*** PROVIDED DATA Section Begins ***

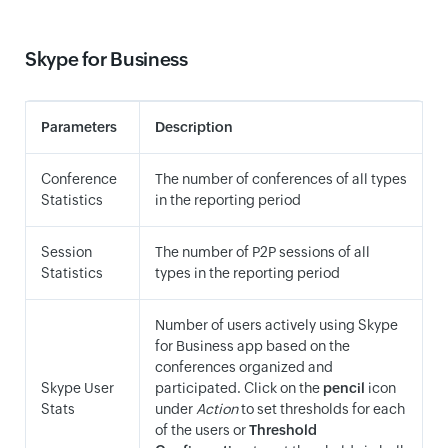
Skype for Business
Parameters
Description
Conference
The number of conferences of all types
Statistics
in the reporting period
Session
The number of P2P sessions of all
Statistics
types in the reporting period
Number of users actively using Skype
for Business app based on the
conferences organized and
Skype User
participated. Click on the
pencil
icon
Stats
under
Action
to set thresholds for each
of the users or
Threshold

*** PROVIDED DATA Section Ends ***
*** PROVIDED DATA Section Begins ***

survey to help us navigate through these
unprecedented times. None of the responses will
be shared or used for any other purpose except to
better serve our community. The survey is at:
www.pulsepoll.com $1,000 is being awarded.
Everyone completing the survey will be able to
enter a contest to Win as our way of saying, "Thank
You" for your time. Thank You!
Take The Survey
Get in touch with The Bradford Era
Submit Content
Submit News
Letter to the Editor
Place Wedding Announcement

*** PROVIDED DATA Section Ends ***

Copy out, exactly and alone, the lines of the entries above between the ones holding "Get in touch with The Bradford Era" and "Place Wedding Announcement", inclusive.

**ANSWER TO THIS PROBLEM**
Get in touch with The Bradford Era
Submit Content
Submit News
Letter to the Editor
Place Wedding Announcement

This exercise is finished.